Relativamente ao recenseamento eleitoral Talapa afirmou que ainda se regista fraca afluência de eleitores aos postos, o que pode constituir um grande entrave para o sucesso do mesmo.

“O que vimos em todas as três autarquias da província de Tete já nos preocupa, porque os números até agora alcançados não atingem 40 por cento dos eleitores previstos. É verdade que o processo arrancou com algumas irregularidades, como o equipamento, mas, mesmo assim, não se justifica que até hoje não se tenha atingido a fasquia dos 50 por cento”, afirmou.

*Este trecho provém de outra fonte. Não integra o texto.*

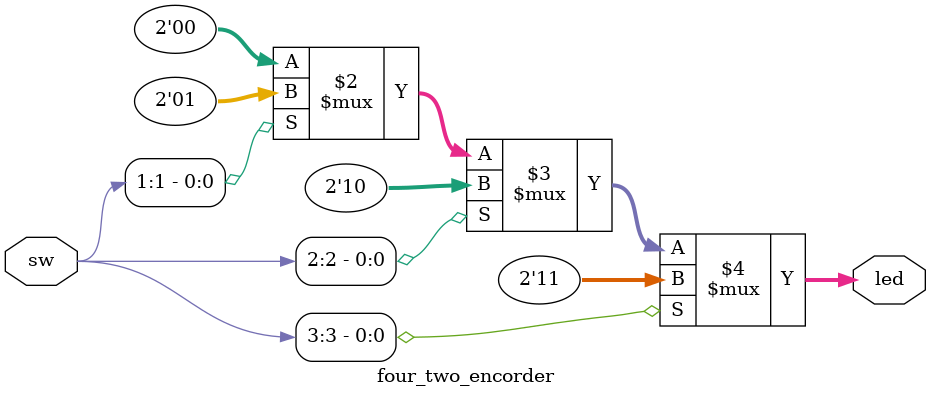
<source format=v>
`timescale 1ns / 1ps


module four_two_encorder(
        input wire [3:0] sw,
        output wire [1:0] led
);

  assign led = sw[3] ? 2'b11 :
                   sw[2] ? 2'b10 :
                   sw[1] ? 2'b01 :
                   sw[0] ? 2'b00 : 2'b00;

endmodule

</source>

Entretanto, a Frelimo está a desencadear uma campanha de educação cívica eleitoral no sentido de sensibilizar os seus membros e simpatizantes a afluírem em massa aos postos de recenseamento a fim de obterem o cartão de eleitor, condição para votar nas eleições autárquicas de 20 de Novembro próximo.

Talapa revelou que em todas as autarquias da província de Tete se registam casos estranhos ao recenseamento, em que alguns partidos políticos estão a mobilizar cidadãos residentes noutras regiões da província não abrangidas pelas eleições autárquicas, ou do país em geral, principalmente jovens para se registarem.

“Os nossos fiscais estão a detectar estas irregularidades e já estão sendo reportadas aos órgãos competentes que supervisionam o censo eleitoral. Numa das visitas ao Município da Vila de Moatize, no bairro 25 de Setembro, encontrámos numa residência um grupo de 10 jovens provenientes da cidade de Maputo que não se recenseou naquele município e que pretendia fazê-lo em Moatize para onde se deslocara à procura de emprego, o que achamos um pouco estranho”, denunciou Margarida Talapa.